** SOURCE MATERIAL follows **

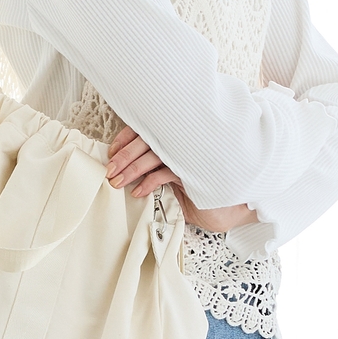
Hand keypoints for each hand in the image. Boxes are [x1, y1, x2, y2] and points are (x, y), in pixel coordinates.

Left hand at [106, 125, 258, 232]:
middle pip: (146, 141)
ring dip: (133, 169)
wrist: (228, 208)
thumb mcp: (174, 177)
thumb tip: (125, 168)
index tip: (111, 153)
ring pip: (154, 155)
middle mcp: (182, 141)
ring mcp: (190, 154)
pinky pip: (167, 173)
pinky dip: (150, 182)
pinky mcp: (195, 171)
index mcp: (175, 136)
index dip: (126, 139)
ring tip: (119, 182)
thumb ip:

** End of SOURCE MATERIAL **
** SOURCE MATERIAL follows **

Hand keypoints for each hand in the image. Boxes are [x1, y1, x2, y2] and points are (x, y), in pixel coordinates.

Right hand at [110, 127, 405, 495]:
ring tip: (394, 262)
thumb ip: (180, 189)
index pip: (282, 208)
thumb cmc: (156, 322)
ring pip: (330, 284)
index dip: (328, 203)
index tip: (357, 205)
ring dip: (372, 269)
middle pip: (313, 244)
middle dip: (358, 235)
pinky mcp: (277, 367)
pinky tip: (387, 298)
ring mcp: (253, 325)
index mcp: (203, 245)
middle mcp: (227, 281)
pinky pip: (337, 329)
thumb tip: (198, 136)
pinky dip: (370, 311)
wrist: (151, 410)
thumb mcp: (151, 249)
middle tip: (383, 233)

** End of SOURCE MATERIAL **

→ WORK ITEM: Please give back, exactly as it stands above, the stretch from the line with "pinky tip: (387, 298)" through the line with "middle tip: (383, 233)", and no line outside it.

→ EXERCISE SOLUTION:
pinky tip: (387, 298)
ring mcp: (253, 325)
index mcp: (203, 245)
middle mcp: (227, 281)
pinky pip: (337, 329)
thumb tip: (198, 136)
pinky dip: (370, 311)
wrist: (151, 410)
thumb mcp: (151, 249)
middle tip: (383, 233)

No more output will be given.